Typical Power Layer (Layer 4) with 3 voltage domains:

+------------------------------------------------------------------+
|                                                                    |
|   +==================+     +=====================+                |
|   |                  |     |                     |                |
|   |   VCC_3V3       |     |    VCC_1V8          |                |
|   |   (Regulator    |     |    (DDR Memory      |                |
|   |    output here) | gap |     supply)          |                |
|   |                  |     |                     |                |
|   +==================+     +=====================+                |
|                                                                    |
|              gap (8-20 mil)                                        |
|                                                                    |
|   +==========================================================+    |
|   |                                                          |    |
|   |              VCC_1V0 (Core supply)                       |    |
|   |              Wide polygon under processor                 |    |
|   |                                                          |    |
|   +==========================================================+    |
|                                                                    |
|   Remaining area: GND fill (stitched to other GND layers)         |
|                                                                    |
+------------------------------------------------------------------+
            

Tool-Specific Power Layout Instructions

Altium Designer - Power Plane Design
  1. Create polygon pour: Place > Polygon Pour on the power layer
  2. Assign net: set polygon net to the voltage domain (e.g., VCC_3V3)
  3. Set connect style: Properties > Connect Style = Direct Connect for power connections
  4. Pour clearance: set per-polygon or use design rules
  5. Fill remaining area: create a second polygon assigned to GND with lower priority
  6. Use PDN Analyzer: Tools > PDN Analyzer to verify voltage drop
KiCad - Zone-Based Power
  1. Draw zone: Place > Zone on the power layer
  2. Assign net in zone properties dialog
  3. Set zone priority (higher number fills first in overlapping areas)
  4. Pad connections: set to "Solid" for power vias, "Thermal Relief" only for rework pads
  5. Fill all zones: Edit > Fill All Zones (B shortcut)
  6. Check for islands: Inspect > Board Statistics or DRC
Cadence Allegro - Power Shapes
  1. Create dynamic shape: Shape > Dynamic Copper on power layer
  2. Assign net via shape properties
  3. Set void controls: Shape > Global Dynamic Shape Parameters
  4. Thermal relief: configure per-net in Constraint Manager
  5. Check for isolated islands: Shape > Check > Isolated shapes
  6. Run IR Drop analysis: Analyze > IR Drop (Sigrity PowerDC integration)

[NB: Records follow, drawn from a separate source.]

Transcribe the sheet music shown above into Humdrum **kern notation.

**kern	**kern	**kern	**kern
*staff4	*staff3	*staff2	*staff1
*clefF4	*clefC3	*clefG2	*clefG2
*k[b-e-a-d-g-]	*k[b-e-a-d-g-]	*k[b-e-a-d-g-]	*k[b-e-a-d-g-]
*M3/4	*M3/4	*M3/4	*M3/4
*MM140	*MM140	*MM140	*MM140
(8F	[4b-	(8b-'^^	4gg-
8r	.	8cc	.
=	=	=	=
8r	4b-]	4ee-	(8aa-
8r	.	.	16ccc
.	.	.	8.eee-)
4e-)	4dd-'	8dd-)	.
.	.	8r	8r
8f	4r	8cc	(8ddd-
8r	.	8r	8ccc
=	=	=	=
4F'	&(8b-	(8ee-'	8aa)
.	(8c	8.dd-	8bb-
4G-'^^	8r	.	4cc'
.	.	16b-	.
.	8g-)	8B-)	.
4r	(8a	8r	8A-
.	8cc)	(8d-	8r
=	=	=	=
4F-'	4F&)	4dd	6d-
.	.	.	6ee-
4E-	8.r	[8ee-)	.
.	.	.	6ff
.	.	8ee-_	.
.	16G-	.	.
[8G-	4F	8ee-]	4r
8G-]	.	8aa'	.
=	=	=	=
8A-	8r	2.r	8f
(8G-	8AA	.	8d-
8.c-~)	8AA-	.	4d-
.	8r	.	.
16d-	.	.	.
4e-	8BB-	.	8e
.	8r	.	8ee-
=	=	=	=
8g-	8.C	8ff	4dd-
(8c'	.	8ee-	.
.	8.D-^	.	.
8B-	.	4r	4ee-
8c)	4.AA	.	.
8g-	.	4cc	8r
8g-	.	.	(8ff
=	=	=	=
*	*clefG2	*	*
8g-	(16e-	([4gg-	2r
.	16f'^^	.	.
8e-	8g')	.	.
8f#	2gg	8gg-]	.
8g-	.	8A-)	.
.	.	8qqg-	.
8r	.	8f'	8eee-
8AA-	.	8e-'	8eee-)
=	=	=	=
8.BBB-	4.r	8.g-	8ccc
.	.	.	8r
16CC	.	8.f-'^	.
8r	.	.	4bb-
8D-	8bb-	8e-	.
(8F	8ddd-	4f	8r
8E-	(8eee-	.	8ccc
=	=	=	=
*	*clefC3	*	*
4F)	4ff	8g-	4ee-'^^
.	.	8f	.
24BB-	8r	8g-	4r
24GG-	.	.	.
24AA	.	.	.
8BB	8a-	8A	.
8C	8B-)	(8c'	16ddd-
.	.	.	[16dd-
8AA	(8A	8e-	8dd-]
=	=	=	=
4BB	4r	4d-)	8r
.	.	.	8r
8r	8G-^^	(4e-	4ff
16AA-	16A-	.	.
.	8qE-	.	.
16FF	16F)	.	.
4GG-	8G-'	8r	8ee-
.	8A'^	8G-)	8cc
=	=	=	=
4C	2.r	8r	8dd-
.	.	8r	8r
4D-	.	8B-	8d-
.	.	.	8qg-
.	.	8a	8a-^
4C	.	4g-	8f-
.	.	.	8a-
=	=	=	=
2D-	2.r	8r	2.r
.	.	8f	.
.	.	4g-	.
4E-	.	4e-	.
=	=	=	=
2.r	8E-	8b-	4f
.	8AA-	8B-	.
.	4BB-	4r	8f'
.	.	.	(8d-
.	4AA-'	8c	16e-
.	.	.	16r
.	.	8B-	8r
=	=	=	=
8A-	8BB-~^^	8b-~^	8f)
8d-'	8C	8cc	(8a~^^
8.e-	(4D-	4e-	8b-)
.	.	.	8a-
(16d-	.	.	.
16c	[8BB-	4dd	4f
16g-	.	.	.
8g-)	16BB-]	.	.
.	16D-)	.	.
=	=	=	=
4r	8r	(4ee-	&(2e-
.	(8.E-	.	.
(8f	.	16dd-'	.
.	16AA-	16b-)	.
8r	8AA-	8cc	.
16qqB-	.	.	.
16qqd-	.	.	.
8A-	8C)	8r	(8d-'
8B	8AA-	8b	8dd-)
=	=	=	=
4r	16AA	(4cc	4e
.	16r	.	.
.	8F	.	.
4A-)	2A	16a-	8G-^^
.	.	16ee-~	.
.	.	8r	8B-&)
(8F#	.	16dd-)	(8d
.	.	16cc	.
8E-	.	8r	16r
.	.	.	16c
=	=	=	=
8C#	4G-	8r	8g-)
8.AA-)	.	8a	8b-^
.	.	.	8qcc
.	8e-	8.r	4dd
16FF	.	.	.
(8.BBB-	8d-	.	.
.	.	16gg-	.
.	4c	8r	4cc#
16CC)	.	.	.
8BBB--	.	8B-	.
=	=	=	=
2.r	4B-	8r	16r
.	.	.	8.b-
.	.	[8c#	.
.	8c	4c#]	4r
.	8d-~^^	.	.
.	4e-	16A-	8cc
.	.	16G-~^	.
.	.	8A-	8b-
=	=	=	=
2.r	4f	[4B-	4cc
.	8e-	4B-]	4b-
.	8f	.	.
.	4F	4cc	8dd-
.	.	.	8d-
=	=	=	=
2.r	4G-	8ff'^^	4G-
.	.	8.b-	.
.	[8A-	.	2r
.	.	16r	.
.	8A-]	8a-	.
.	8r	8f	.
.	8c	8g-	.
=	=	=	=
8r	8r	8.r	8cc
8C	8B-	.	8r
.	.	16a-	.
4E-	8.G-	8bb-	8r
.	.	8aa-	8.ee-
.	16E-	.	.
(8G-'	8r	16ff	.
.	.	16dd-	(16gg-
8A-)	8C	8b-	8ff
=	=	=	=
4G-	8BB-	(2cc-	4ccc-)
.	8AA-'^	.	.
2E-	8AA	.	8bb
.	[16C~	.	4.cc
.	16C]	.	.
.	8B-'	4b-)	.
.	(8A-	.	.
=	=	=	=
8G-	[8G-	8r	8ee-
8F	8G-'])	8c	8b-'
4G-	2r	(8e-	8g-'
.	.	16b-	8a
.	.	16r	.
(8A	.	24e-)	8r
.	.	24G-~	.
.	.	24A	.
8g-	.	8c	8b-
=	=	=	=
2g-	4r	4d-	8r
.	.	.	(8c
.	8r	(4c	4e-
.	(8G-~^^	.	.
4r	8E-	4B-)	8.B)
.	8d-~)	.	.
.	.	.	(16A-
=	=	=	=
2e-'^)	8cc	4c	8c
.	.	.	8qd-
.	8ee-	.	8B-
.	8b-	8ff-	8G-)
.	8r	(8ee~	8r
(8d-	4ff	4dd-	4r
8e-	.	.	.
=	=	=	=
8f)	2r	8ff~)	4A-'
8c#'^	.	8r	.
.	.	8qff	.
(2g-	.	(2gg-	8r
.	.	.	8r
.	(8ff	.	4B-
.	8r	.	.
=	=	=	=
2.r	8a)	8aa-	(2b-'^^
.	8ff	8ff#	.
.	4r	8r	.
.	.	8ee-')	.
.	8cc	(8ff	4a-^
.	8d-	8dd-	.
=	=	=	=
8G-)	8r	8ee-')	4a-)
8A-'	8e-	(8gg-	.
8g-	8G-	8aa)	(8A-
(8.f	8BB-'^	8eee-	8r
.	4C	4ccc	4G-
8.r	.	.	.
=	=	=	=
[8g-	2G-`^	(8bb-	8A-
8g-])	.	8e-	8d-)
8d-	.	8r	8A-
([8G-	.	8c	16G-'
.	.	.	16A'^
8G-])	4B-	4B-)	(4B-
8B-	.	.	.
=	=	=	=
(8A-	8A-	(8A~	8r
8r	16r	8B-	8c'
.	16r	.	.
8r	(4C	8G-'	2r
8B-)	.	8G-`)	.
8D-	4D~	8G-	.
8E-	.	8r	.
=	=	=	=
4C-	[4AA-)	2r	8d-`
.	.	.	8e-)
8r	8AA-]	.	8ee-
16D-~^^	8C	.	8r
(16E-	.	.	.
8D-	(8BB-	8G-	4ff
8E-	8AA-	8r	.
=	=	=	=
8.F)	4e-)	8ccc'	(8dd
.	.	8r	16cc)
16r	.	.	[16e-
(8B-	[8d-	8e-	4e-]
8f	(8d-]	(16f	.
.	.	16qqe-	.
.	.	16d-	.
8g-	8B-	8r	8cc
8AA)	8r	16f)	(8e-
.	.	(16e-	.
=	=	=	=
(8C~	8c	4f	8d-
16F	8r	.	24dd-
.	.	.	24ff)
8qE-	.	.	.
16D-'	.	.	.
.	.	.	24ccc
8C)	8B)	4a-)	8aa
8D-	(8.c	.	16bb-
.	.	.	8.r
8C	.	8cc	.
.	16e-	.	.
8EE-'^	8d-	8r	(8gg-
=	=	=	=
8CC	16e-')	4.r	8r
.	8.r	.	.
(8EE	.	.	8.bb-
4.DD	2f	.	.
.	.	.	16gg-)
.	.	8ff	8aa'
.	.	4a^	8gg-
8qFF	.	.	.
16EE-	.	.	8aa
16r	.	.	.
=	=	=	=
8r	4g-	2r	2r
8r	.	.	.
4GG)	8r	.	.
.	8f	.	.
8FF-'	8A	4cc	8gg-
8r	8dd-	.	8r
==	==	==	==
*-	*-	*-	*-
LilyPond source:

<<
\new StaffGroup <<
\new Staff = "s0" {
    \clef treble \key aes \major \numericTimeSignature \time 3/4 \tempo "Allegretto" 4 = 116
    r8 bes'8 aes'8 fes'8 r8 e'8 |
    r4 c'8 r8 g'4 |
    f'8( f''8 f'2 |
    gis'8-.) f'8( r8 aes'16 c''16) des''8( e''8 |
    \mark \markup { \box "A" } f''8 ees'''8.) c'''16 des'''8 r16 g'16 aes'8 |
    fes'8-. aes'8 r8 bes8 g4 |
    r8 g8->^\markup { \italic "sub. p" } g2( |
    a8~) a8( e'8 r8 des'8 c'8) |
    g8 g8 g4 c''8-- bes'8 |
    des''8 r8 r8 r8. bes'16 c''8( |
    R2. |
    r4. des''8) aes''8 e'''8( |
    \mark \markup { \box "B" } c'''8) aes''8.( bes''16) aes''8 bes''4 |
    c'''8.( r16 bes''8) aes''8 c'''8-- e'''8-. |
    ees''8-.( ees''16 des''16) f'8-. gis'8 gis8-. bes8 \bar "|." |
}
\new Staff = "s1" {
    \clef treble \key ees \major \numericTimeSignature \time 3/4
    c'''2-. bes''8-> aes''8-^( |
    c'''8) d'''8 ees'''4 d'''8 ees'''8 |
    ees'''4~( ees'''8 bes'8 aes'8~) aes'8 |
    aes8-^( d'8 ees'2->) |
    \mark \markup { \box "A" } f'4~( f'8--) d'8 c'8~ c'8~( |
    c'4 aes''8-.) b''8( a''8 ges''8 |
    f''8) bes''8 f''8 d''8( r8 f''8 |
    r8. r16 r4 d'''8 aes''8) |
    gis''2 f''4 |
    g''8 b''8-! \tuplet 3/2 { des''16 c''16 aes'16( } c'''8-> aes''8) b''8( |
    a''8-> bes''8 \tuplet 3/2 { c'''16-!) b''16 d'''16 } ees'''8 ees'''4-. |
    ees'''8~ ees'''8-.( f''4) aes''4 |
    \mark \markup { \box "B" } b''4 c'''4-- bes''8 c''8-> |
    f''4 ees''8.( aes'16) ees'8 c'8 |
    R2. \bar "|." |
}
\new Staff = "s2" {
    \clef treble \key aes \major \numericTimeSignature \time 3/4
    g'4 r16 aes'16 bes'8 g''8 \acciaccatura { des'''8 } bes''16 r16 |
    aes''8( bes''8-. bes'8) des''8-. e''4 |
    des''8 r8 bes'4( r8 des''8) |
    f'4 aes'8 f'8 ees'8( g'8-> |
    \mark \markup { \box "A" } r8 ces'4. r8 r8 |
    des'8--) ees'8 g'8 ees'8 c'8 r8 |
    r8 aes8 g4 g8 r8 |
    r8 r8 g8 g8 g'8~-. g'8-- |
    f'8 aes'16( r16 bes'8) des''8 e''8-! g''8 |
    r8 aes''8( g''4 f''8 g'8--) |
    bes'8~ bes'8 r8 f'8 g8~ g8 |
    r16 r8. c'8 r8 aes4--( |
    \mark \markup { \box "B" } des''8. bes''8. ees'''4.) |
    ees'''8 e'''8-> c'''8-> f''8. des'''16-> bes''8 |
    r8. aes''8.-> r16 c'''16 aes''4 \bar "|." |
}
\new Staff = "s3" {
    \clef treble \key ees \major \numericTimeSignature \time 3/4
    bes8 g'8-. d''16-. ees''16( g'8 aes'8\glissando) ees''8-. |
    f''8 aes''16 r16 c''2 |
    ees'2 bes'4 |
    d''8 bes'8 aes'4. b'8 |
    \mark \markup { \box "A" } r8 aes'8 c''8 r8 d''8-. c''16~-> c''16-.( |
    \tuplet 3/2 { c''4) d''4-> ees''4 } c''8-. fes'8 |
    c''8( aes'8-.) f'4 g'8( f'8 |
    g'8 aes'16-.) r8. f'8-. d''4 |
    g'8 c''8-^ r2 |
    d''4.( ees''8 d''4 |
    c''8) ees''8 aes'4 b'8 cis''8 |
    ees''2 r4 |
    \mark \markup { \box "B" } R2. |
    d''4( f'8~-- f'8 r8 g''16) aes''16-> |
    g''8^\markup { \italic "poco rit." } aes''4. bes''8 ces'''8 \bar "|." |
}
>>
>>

Common Pitfall: Isolated Copper Islands in Power Plane

When a power plane is fragmented by dense via fields (e.g., under a BGA), small isolated copper islands can form that are not connected to the source. These islands are electrically floating, which means components connected to them have no power supply. The DRC should catch these as "isolated copper" or "split plane" violations. Always run DRC after regenerating plane shapes, and visually inspect plane layers for islands near dense via areas.